The library also provides API that exposes rounding modes, and low-level operations.

    use arpfloat::FP128;
    use arpfloat::RoundingMode::NearestTiesToEven;
    use arpfloat::Float;

    let x = Float::from_u64(FP128, 1<<53);
    let y = Float::from_f64(1000.0).cast(FP128);

    let val = Float::mul_with_rm(&x, &y, NearestTiesToEven);

View the internal representation of numbers:

   use arpfloat::Float;
   use arpfloat::FP16;

   let fp = Float::from_i64(FP16, 15);

   fp.dump(); // Prints FP[+ E=+3 M=11110000000]
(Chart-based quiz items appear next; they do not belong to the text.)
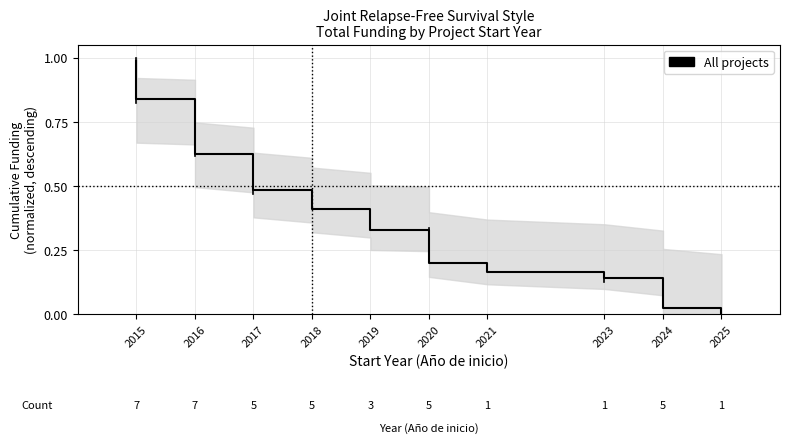

True or false: the data shows 0.2 at 2020.

False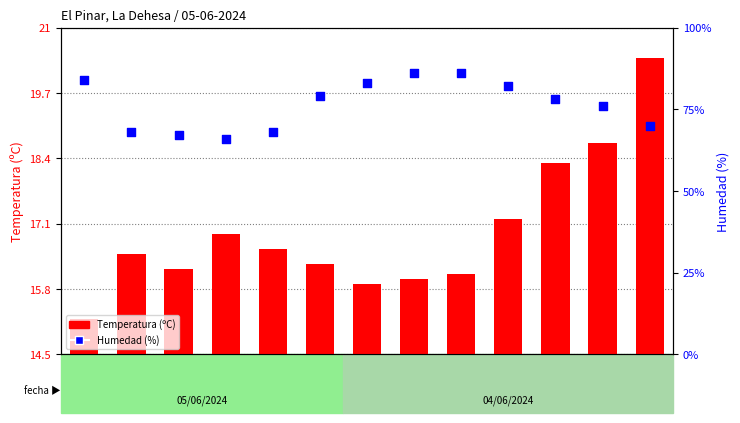

What is the total value across all series at 21:00?

102.1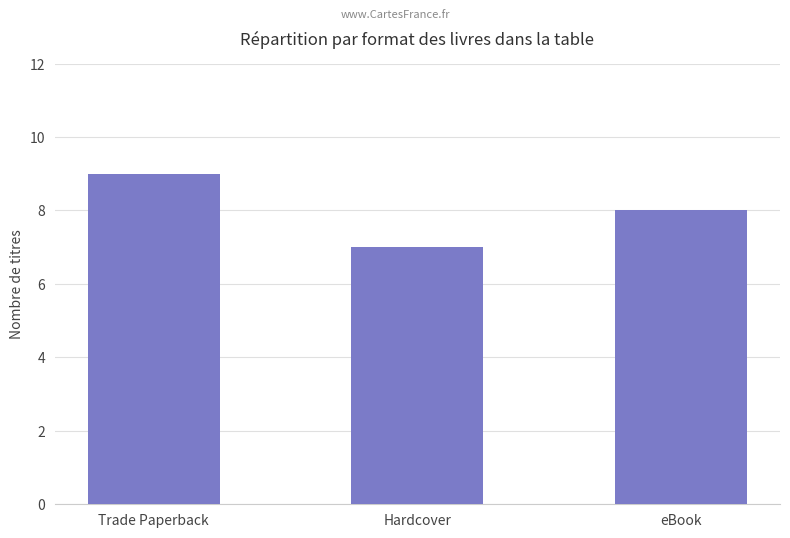

The chart shows a value of 9 at Trade Paperback. True or false?

True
   let m = fp.get_mantissa();
    m.dump(); // Prints 11110000000

Control the rounding mode for type conversion:

    use arpfloat::{FP16, FP32, RoundingMode, Float};

    let x = Float::from_u64(FP32, 2649);
    let b = x.cast_with_rm(FP16, RoundingMode::Zero);
    println!("{}", b); // Prints 2648!

Define new float formats and use high-precision transcendental functions:

  use arpfloat::{Float, Semantics};
  // Define a new float format with 120 bits of accuracy, and dynamic range
  // of 2^10.
  let sem = Semantics::new(10, 120);

  let pi = Float::pi(sem);
  let x = Float::exp(&pi);
  println!("e^pi = {}", x); // Prints 23.1406926327792....

Structs

Float
This is the main data structure of this library. It represents an arbitrary-precision floating-point number.
Semantics
Controls the semantics of a floating point number using two fields: ‘precision’, that determines the number of bits, and ‘exponent’ that controls the dynamic range of the number.

Enums

RoundingMode
Defines the supported rounding modes. See IEEE754-2019 Section 4.3 Rounding-direction attributes

Constants

FP16
Predefined FP16 float with 5 exponent bits, and 10 mantissa bits.
FP32
Predefined FP32 float with 8 exponent bits, and 23 mantissa bits.
FP64
Predefined FP64 float with 11 exponent bits, and 52 mantissa bits.
FP128
Predefined FP128 float with 15 exponent bits, and 112 mantissa bits.
FP256
Predefined FP256 float with 19 exponent bits, and 236 mantissa bits.